München - Die Party mit den Fans war der krönende Abschluss eines denkwürdigen Abends. Mittendrin Thomas Müller. Mit dem Megafon in der Hand stimmte der Stürmer des FC Bayern München vor der Südkurve die "Humba" an. Auch als er einige Zeit später die Fragen der Journalisten beantwortete, war der 25-Jährige noch euphorisiert vom 6:1-Sieg gegen den FC Porto und dem Einzug ins Halbfinale der Champions League.

Frage: Thomas Müller, können Sie diese Vorstellung des FC Bayern - insbesondere die erste Halbzeit - in Worte fassen?

Thomas Müller: Das war exzellent. Wir hatten uns viel vorgenommen und das konnten wir sehr gut umsetzen. Wir haben uns viele Torchancen herausgespielt und haben nichts auf unser eigenes Tor bekommen. Es war eine faszinierende Mannschaftsleistung. Wir haben in der zweiten Halbzeit dieser Leistung ein bisschen Tribut zollen müssen. Wir sind zufrieden und kaputt.

Frage: Haben Sie im Vorfeld damit gerechnet, dass es am Ende so deutlich werden könnte?

Müller: Wenn man im Hinspiel zweimal gefährlich aufs Tor geschossen hat, ist es eigentlich nicht realistisch, dass man im Rückspiel zur Halbzeit 5:0 führt. Wir hatten davon gesprochen, dass wir geduldig bleiben mussten. Gott sei Dank mussten wir nicht so lange warten, bis die ersten Torerfolge kamen. In der ersten Halbzeit sind wir einfach abgegangen und haben uns von jedem Tor und jeder gelungenen Aktion noch mehr antreiben lassen. Entscheidend war, dass wir nicht wie im Hinspiel nach zwei Minuten und nach acht Minuten eigene Fehler, die zu einem Tor geführt haben, gemacht haben.

"Wir standen mit dem Rücken zur Wand"

Frage: Der unbedingte Wille, das Spiel noch zu drehen, war Ihrer Mannschaft von Anfang an anzusehen.
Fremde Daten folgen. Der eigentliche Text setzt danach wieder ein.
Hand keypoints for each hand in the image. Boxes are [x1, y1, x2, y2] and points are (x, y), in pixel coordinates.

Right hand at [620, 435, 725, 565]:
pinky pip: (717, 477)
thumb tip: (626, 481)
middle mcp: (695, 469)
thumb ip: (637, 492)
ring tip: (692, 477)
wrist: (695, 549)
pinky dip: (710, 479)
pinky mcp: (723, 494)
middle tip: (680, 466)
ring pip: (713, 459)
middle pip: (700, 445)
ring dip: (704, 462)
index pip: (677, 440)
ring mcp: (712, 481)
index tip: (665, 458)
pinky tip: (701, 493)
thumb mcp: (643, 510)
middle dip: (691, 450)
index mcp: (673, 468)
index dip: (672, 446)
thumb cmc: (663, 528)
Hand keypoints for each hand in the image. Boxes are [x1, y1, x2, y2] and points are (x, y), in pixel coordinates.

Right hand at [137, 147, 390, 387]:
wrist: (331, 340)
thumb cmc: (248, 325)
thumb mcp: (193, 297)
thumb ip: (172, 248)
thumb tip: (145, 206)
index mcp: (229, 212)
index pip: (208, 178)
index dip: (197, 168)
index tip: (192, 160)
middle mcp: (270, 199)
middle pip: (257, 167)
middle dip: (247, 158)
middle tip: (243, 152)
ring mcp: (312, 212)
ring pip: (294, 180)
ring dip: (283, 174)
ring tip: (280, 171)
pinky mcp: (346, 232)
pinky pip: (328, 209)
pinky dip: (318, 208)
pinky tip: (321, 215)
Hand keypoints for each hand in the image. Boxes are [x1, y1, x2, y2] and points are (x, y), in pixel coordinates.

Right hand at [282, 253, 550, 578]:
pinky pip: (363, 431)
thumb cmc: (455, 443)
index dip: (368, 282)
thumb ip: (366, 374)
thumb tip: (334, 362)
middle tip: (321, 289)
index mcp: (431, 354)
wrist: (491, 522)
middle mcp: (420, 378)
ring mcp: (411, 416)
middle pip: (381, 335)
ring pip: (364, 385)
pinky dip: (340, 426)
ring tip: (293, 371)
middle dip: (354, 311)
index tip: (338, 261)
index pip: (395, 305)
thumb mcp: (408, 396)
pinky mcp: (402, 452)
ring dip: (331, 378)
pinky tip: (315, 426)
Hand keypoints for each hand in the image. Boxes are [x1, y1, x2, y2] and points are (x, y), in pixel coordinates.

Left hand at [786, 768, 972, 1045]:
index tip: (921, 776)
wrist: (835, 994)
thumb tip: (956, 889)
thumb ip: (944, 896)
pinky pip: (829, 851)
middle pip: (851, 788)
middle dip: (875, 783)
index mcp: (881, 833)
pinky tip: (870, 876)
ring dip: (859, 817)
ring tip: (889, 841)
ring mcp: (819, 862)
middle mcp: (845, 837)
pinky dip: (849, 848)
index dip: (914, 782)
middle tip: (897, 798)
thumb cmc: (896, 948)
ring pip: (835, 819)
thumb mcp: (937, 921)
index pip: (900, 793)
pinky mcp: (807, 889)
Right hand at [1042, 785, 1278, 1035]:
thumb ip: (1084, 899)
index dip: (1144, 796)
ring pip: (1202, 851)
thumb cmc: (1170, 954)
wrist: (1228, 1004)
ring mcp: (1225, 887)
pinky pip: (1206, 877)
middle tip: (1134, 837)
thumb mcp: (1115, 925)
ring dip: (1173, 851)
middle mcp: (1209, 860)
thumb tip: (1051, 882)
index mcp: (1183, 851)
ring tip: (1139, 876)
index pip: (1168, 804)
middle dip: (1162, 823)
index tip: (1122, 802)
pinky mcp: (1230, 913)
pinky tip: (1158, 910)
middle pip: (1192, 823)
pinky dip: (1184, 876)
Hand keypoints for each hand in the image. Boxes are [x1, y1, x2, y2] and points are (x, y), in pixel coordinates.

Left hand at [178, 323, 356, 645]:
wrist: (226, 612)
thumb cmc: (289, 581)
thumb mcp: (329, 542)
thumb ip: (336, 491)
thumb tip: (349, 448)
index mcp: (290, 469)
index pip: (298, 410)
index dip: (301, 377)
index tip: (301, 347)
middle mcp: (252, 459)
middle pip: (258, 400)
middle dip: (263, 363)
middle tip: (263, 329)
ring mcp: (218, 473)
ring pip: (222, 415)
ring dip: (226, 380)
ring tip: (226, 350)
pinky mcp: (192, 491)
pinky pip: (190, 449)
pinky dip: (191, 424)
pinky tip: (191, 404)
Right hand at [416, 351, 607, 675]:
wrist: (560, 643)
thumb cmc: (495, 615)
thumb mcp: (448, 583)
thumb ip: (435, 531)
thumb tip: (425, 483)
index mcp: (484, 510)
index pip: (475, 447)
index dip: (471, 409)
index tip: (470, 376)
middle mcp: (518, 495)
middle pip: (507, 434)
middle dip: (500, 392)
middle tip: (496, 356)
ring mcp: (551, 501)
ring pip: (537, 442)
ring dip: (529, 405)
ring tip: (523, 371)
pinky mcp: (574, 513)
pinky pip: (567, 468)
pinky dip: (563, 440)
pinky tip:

War das ausschlaggebend für den Erfolg?

Müller: Wir wollten auch letztes Jahr gegen Real Madrid im Halbfinale, nur haben wir damals vielleicht ein bisschen überdreht. Man will immer unbedingt, manchmal klappt es besser und manchmal eben weniger gut. Wir waren vorne lebendiger und haben mit einer anderen Raumaufteilung gespielt. Das war ein super Heimspiel. Es stehen immer 22 Spieler auf dem Platz und jeder trifft gute und schlechte Entscheidungen. Diesmal waren es mehr gute bei uns. Der Sieg war ein Statement. Wir standen mit dem Rücken zur Wand. Wir haben gezeigt, dass wir so ein Spiel gewinnen können. Das fühlt sich super an.

Frage: Kamen bei Ihnen nach dem Treffer der Portugiesen noch mal Zweifel am Erfolg auf?

Müller: Nach dem 1:5 wussten wir, dass wir theoretisch mit zwei Situationen ausscheiden könnten. Selbst mit einer 5:0-Führung ist es nie ganz vorbei. Wir haben es am Ende gut über die Zeit gebracht, aber wir hatten auch einen Kräfteverschleiß.

Frage: Sie haben Ihren 27. Treffer in der Champions League erzielt und sind damit jetzt der beste deutsche Torjäger in der Königklasse vor Mario Gomez. Was bedeutet Ihnen diese Bestmarke?

Müller: Ich habe immer gesagt, dass ich gerne Rekordtorschütze werden würde, weil ich der Mannschaft damit auf jeden Fall helfen würde.

Frage: War dieses Spiel gegen Porto die beste Saisonleistung des FC Bayern?

Müller: Wenn wir heute nicht mit einem positiven Ergebnis heimgegangen wären und trotzdem alles gegeben hätten, dann müsste ich andere Fragen beantworten. Das ist normal. Wir versuchen immer die bestmögliche Performance zu bieten, aber ob es gelingt, hängt von vielen Sachen ab. Gegen Porto war es phänomenal. Und jetzt schauen wir, was die Auslosung bringt.